=== Begin Enclosure ===

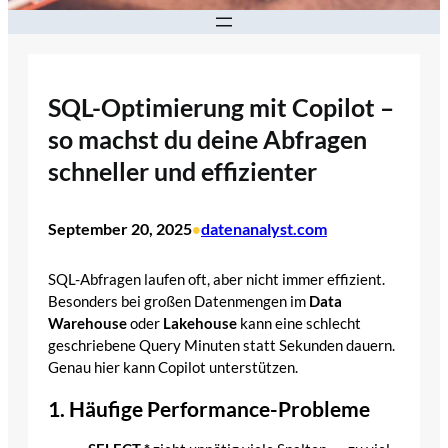
SQL-Optimierung mit Copilot –
so machst du deine Abfragen
schneller und effizienter
September 20, 2025
datenanalyst.com
•
SQL-Abfragen laufen oft, aber nicht immer effizient.
Besonders bei großen Datenmengen im
Data
Warehouse
oder
Lakehouse
kann eine schlecht
geschriebene Query Minuten statt Sekunden dauern.
Genau hier kann Copilot unterstützen.
1. Häufige Performance-Probleme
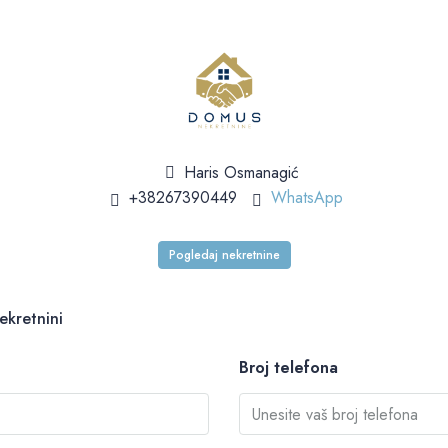
Haris Osmanagić
+38267390449
WhatsApp
Pogledaj nekretnine
ekretnini
Broj telefona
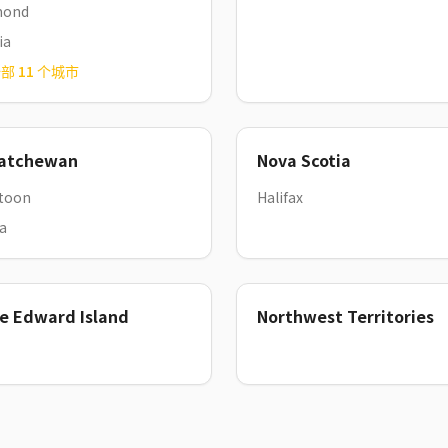
mond
ia
全部
11
个城市
atchewan
Nova Scotia
toon
Halifax
a
ce Edward Island
Northwest Territories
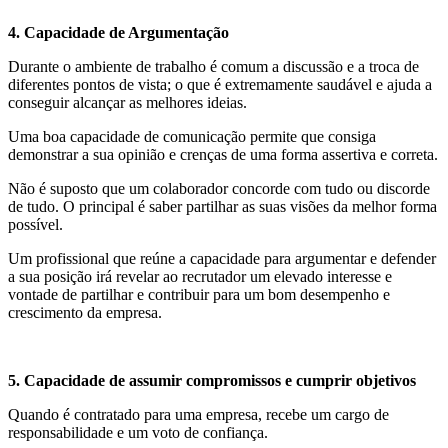
4. Capacidade de Argumentação
Durante o ambiente de trabalho é comum a discussão e a troca de
diferentes pontos de vista; o que é extremamente saudável e ajuda a
conseguir alcançar as melhores ideias.
Uma boa capacidade de comunicação permite que consiga
demonstrar a sua opinião e crenças de uma forma assertiva e correta.
Não é suposto que um colaborador concorde com tudo ou discorde
de tudo. O principal é saber partilhar as suas visões da melhor forma
possível.
Um profissional que reúne a capacidade para argumentar e defender
a sua posição irá revelar ao recrutador um elevado interesse e
vontade de partilhar e contribuir para um bom desempenho e
crescimento da empresa.
5. Capacidade de assumir compromissos e cumprir objetivos
Quando é contratado para uma empresa, recebe um cargo de
responsabilidade e um voto de confiança.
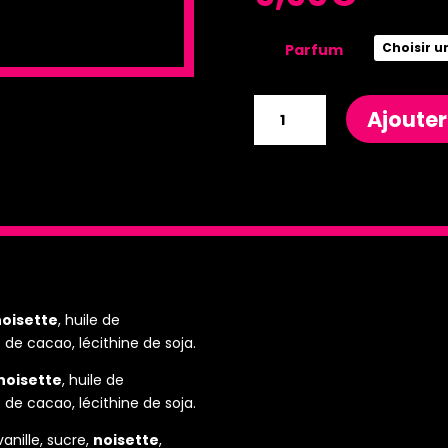
Parfum
quantité
Ajouter
de
Pâte
à
tartiner
noisette
, huile de
 de cacao, lécithine de soja.
noisette
, huile de
 de cacao, lécithine de soja.
vanille, sucre,
noisette
,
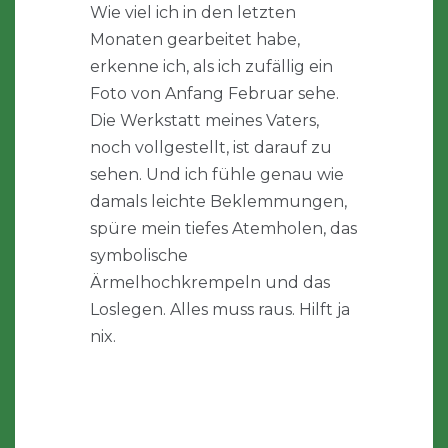
Wie viel ich in den letzten
Monaten gearbeitet habe,
erkenne ich, als ich zufällig ein
Foto von Anfang Februar sehe.
Die Werkstatt meines Vaters,
noch vollgestellt, ist darauf zu
sehen. Und ich fühle genau wie
damals leichte Beklemmungen,
spüre mein tiefes Atemholen, das
symbolische
Ärmelhochkrempeln und das
Loslegen. Alles muss raus. Hilft ja
nix.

=== End Enclosure ===

=== What you will do ===
All of the material above should be output exactly, with the pictures left behind.

=== Completed exercise ===
SQL-Optimierung mit Copilot –
so machst du deine Abfragen
schneller und effizienter
September 20, 2025
datenanalyst.com
•
SQL-Abfragen laufen oft, aber nicht immer effizient.
Besonders bei großen Datenmengen im
Data
Warehouse
oder
Lakehouse
kann eine schlecht
geschriebene Query Minuten statt Sekunden dauern.
Genau hier kann Copilot unterstützen.
1. Häufige Performance-Probleme
Haris Osmanagić
+38267390449
WhatsApp
Pogledaj nekretnine
ekretnini
Broj telefona
mond
ia
全部
11
个城市
atchewan
Nova Scotia
toon
Halifax
a
ce Edward Island
Northwest Territories
4. Capacidade de Argumentação
Durante o ambiente de trabalho é comum a discussão e a troca de
diferentes pontos de vista; o que é extremamente saudável e ajuda a
conseguir alcançar as melhores ideias.
Uma boa capacidade de comunicação permite que consiga
demonstrar a sua opinião e crenças de uma forma assertiva e correta.
Não é suposto que um colaborador concorde com tudo ou discorde
de tudo. O principal é saber partilhar as suas visões da melhor forma
possível.
Um profissional que reúne a capacidade para argumentar e defender
a sua posição irá revelar ao recrutador um elevado interesse e
vontade de partilhar e contribuir para um bom desempenho e
crescimento da empresa.
5. Capacidade de assumir compromissos e cumprir objetivos
Quando é contratado para uma empresa, recebe um cargo de
responsabilidade e um voto de confiança.
Parfum
quantité
Ajouter
de
Pâte
à
tartiner
noisette
, huile de
 de cacao, lécithine de soja.
noisette
, huile de
 de cacao, lécithine de soja.
vanille, sucre,
noisette
,
Wie viel ich in den letzten
Monaten gearbeitet habe,
erkenne ich, als ich zufällig ein
Foto von Anfang Februar sehe.
Die Werkstatt meines Vaters,
noch vollgestellt, ist darauf zu
sehen. Und ich fühle genau wie
damals leichte Beklemmungen,
spüre mein tiefes Atemholen, das
symbolische
Ärmelhochkrempeln und das
Loslegen. Alles muss raus. Hilft ja
nix.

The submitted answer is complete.